Ich – aber das mag, wie gesagt, von einer gewissen Voreingenommenheit geprägt sein – fand Annalena Baerbock da klar diejenige, die Konzepte hatte und diese auch gut erklärt hat, die inhaltliche Kompetenz ausgestrahlt hat. Olaf Scholz hat das ebenfalls gemacht, aber halt aus einer Perspektive der Industriearbeiterpartei, die die SPD noch immer irgendwie sein will. Und Armin Laschet hat meinem Eindruck nach vor allem erklärt, was alles nicht geht und sich dabei das eine ums andere Mal verheddert. Kombiniert mit einer gewissen jovialen Altmännerarroganz („Mal langsam, Frau Baerbock“ … „das versteht doch niemand“ … – die Annalena sehr gut konterte) passt der Begriff „rumonkeln“ da ganz gut.
Bei den anderen beiden Kandidat:innen bestätigt das #triell meinen Eindruck, dass Annalena Baerbock nicht nur in den Themen steckt, sondern auch Empathie kann. Sie war sehr viel näher am Alltag als die anderen beiden. Und sie war durchaus angriffsfreudig – gut so, denn das verkörperte dann zusammen mit dem Schlussstatement (vom Redepult hervortretend, direkt an die Zuschauer:innen gewandt) klar, dass Bündnis 90/Die Grünen und unsere Kanzlerkandidatin für Aufbruch stehen, für etwas anderes als das Weiter so der Großen Koalition. Oder, um es mit den etwas wirren Worten Laschets zu sagen: den Wind der Veränderung eben nicht ins Gesicht blasen lassen und sich dagegen stemmen, sondern mindestens Windmühlen bauen.
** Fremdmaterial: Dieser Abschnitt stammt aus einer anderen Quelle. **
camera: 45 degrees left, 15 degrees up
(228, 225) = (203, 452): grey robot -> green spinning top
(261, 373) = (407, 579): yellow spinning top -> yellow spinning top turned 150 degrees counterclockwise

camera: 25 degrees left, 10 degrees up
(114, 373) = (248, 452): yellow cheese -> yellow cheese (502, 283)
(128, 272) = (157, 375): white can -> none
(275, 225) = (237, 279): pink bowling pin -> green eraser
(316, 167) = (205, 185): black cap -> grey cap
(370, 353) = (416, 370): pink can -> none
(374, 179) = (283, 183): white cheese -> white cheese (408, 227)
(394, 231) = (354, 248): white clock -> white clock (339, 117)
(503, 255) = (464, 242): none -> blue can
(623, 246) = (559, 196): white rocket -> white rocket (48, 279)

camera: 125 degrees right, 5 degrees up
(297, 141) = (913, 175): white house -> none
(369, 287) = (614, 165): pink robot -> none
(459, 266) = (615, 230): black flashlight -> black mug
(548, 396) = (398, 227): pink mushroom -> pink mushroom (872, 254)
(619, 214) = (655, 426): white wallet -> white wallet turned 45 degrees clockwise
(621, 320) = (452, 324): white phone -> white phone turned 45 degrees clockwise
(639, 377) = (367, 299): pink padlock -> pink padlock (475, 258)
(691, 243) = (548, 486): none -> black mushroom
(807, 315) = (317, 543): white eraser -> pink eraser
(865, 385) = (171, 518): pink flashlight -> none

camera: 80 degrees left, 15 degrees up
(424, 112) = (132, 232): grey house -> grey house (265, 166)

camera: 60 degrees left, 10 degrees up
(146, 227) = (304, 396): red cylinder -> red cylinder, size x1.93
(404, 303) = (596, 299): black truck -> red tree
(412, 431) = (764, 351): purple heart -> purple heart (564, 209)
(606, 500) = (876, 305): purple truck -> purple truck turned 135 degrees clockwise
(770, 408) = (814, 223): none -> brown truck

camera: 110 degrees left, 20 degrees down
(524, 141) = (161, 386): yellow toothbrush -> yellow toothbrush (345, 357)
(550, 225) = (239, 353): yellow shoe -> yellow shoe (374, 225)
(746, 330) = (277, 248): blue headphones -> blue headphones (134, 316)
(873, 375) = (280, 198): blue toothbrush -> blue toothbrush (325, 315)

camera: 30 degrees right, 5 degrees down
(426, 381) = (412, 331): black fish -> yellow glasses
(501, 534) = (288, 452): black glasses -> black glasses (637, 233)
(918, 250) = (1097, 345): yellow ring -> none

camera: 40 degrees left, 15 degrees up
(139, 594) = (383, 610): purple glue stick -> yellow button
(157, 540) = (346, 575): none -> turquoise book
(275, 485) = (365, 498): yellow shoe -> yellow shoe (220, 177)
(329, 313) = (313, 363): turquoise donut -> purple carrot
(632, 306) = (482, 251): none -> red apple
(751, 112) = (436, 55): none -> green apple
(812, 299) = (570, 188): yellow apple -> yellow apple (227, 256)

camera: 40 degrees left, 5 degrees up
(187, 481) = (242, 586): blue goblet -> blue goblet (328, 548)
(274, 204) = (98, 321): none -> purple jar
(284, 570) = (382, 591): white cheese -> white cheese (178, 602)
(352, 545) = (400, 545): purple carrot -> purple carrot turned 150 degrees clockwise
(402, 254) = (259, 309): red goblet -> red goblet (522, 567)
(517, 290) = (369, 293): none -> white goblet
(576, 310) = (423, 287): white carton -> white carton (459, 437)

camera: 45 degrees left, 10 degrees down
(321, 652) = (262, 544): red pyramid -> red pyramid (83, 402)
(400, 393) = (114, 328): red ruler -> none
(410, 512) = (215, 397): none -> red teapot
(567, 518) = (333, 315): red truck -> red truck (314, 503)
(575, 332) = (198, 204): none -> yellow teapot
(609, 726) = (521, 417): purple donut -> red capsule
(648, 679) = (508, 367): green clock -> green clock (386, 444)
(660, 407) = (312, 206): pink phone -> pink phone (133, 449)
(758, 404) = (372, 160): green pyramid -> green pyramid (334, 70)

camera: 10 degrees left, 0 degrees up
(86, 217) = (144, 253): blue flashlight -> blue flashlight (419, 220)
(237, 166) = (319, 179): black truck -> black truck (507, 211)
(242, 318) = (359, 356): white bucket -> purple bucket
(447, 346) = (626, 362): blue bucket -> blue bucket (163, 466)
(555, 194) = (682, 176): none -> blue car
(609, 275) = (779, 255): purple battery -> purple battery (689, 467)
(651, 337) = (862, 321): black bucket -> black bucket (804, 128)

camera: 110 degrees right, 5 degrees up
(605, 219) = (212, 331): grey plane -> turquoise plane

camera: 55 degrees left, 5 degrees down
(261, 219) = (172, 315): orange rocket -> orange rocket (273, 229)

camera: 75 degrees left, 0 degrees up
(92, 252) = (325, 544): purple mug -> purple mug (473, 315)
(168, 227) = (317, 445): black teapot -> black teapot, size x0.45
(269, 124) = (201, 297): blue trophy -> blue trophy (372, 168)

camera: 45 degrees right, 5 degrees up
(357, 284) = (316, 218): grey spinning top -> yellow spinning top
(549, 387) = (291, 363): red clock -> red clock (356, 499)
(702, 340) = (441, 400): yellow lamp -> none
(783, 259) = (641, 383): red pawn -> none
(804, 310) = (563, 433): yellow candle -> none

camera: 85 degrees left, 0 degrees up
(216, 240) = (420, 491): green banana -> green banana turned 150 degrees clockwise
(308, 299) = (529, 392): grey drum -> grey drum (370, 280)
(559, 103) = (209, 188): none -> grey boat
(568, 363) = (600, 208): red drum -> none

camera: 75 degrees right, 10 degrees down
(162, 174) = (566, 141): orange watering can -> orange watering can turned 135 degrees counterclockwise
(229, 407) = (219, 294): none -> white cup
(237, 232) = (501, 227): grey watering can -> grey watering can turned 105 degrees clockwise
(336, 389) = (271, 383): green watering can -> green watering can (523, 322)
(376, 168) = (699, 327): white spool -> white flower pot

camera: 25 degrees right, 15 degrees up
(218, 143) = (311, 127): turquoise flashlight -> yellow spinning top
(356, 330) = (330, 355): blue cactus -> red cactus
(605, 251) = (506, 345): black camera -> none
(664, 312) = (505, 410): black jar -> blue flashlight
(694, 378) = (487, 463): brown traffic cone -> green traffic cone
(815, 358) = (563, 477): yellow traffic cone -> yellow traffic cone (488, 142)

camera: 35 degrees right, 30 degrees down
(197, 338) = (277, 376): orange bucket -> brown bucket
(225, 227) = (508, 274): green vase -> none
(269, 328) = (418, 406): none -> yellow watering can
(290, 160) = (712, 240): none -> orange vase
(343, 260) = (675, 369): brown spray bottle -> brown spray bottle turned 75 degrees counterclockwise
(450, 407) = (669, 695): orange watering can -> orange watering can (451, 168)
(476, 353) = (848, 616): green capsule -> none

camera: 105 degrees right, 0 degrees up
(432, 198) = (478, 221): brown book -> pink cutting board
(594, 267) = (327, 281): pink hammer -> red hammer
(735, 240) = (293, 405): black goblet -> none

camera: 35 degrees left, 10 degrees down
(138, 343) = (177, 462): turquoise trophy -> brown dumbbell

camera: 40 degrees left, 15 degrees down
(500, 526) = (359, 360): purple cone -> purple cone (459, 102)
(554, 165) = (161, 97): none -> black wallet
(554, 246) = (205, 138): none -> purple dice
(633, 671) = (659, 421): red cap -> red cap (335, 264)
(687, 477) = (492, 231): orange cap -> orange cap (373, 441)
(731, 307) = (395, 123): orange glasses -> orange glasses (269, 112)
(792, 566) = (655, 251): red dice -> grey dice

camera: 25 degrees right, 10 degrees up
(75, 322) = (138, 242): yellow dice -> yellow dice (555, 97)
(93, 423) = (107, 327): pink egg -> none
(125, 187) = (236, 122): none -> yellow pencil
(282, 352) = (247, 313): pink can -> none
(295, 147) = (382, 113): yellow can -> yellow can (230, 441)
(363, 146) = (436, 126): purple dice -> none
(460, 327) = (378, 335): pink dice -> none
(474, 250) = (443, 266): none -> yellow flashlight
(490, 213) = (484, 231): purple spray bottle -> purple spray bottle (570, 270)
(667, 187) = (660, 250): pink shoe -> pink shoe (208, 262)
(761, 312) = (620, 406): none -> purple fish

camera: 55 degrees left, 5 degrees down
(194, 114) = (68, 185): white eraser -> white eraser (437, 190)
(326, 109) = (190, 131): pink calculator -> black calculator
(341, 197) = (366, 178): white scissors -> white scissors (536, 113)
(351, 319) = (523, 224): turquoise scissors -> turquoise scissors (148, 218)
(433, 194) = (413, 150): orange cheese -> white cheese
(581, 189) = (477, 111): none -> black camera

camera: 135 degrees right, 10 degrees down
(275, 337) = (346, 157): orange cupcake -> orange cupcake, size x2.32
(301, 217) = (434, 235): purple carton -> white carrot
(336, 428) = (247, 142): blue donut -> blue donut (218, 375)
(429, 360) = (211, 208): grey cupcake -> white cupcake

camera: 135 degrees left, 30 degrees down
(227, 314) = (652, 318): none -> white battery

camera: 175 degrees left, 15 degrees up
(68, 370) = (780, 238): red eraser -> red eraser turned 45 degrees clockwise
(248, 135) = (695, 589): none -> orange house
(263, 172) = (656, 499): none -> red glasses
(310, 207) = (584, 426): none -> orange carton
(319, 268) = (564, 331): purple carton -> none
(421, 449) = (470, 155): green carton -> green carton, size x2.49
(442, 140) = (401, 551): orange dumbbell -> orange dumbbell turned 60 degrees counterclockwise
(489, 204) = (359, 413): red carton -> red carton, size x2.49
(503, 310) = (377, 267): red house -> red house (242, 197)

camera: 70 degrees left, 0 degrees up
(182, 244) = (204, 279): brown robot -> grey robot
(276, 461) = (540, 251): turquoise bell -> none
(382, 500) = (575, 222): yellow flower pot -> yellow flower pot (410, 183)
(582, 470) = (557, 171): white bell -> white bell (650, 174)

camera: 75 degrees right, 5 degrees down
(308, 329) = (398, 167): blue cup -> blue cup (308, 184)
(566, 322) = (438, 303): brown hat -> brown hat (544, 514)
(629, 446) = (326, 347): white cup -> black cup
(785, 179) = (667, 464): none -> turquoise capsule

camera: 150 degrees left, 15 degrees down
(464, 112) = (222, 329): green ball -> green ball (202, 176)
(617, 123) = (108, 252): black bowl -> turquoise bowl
Olaf Scholz gab habituell Merkel 2.0 – das ist ok, und ich verstehe, warum das bei aller beigen Langweile Resonanz findet, reicht aber angesichts der Klimakrise nicht aus.
Das Sofortumfragen- und Presseecho ist, um das zum Schluss zu sagen, heterogen. Olaf Scholz hat seine Führung bestätigt, Annalena Baerbock ist mindestens zurück im Spiel, und Armin Laschet scheint – für mich erstaunlich – immer noch eine Zielgruppe zu finden, die seine jovial-onkelige Art und sein leeres Vergangenheitsversprechen gut findet. Ich bin gespannt, ob die anderen zwei Trielle sich ein Vorbild an der Inhaltsfülle und der in der Summe sachlich-nüchternen Moderation nehmen. Das wäre zumindest ein Beitrag dazu, diese historische Wahlentscheidung auf eine fundierte Basis zu stellen. Dann haben wir im September eine echte, klare Wahl – zwischen Veränderung als Bedrohung oder Veränderung als Auftrag.